DATA FOR ANALYSIS:
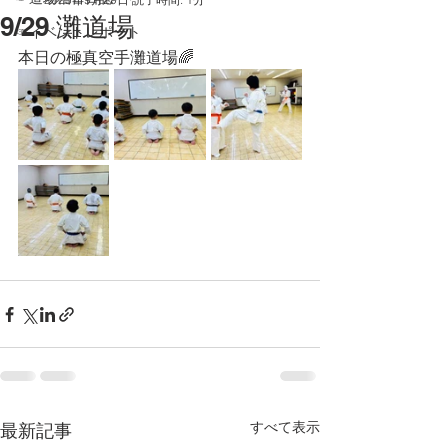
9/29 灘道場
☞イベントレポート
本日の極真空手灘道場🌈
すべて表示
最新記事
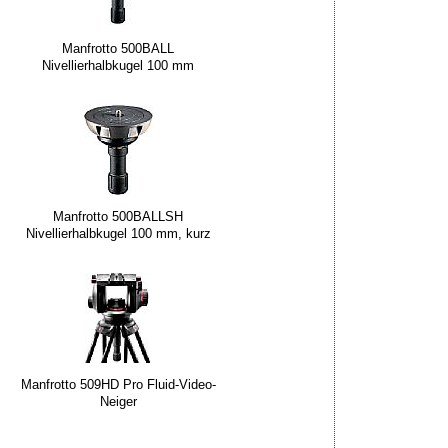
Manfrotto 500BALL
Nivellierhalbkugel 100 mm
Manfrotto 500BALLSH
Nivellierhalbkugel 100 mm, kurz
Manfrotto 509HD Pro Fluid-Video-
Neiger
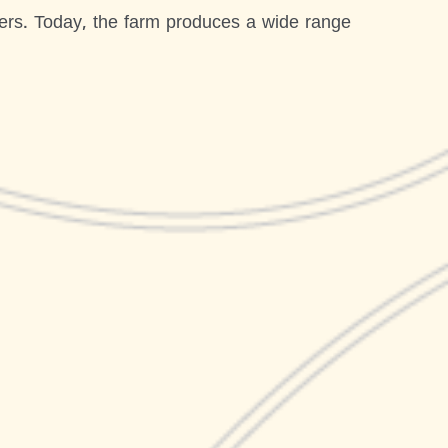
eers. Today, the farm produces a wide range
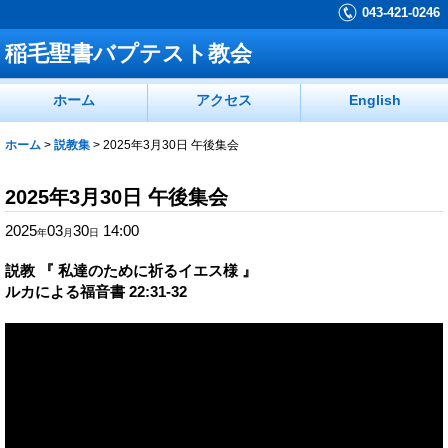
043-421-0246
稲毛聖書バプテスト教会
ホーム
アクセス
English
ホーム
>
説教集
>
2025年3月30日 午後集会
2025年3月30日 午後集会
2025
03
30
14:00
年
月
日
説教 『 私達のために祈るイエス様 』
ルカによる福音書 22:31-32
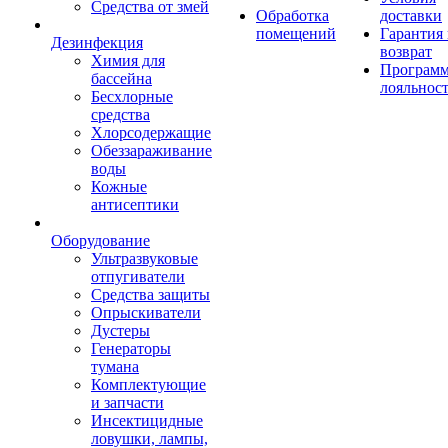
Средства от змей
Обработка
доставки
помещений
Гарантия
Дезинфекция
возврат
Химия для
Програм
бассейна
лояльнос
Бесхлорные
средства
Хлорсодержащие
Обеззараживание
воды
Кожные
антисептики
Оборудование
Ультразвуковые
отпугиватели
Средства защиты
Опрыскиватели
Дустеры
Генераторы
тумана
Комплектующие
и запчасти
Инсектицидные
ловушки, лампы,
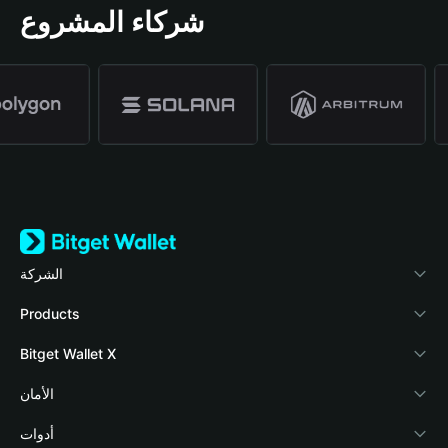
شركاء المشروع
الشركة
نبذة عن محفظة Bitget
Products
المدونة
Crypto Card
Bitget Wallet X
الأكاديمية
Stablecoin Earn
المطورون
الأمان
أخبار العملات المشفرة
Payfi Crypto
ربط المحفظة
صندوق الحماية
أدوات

* * *

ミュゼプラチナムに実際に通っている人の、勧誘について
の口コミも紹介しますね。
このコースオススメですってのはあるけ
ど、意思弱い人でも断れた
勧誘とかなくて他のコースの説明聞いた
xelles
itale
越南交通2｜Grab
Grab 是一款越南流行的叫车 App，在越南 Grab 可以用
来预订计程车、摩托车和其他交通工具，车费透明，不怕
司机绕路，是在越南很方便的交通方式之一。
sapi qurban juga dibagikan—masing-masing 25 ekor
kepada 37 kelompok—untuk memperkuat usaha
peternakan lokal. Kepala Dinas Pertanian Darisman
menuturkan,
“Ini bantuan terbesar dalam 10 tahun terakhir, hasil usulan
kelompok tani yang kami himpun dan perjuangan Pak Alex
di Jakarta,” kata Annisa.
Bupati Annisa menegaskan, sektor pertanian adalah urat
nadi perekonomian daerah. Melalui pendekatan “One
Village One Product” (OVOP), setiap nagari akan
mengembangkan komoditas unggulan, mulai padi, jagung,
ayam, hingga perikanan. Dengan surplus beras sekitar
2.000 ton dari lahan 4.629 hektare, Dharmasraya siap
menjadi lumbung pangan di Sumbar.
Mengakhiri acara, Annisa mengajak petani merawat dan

WORK TASK:
Give the number of lines above that contain "Annisa", and nothing more.

EXERCISE RESPONSE:
3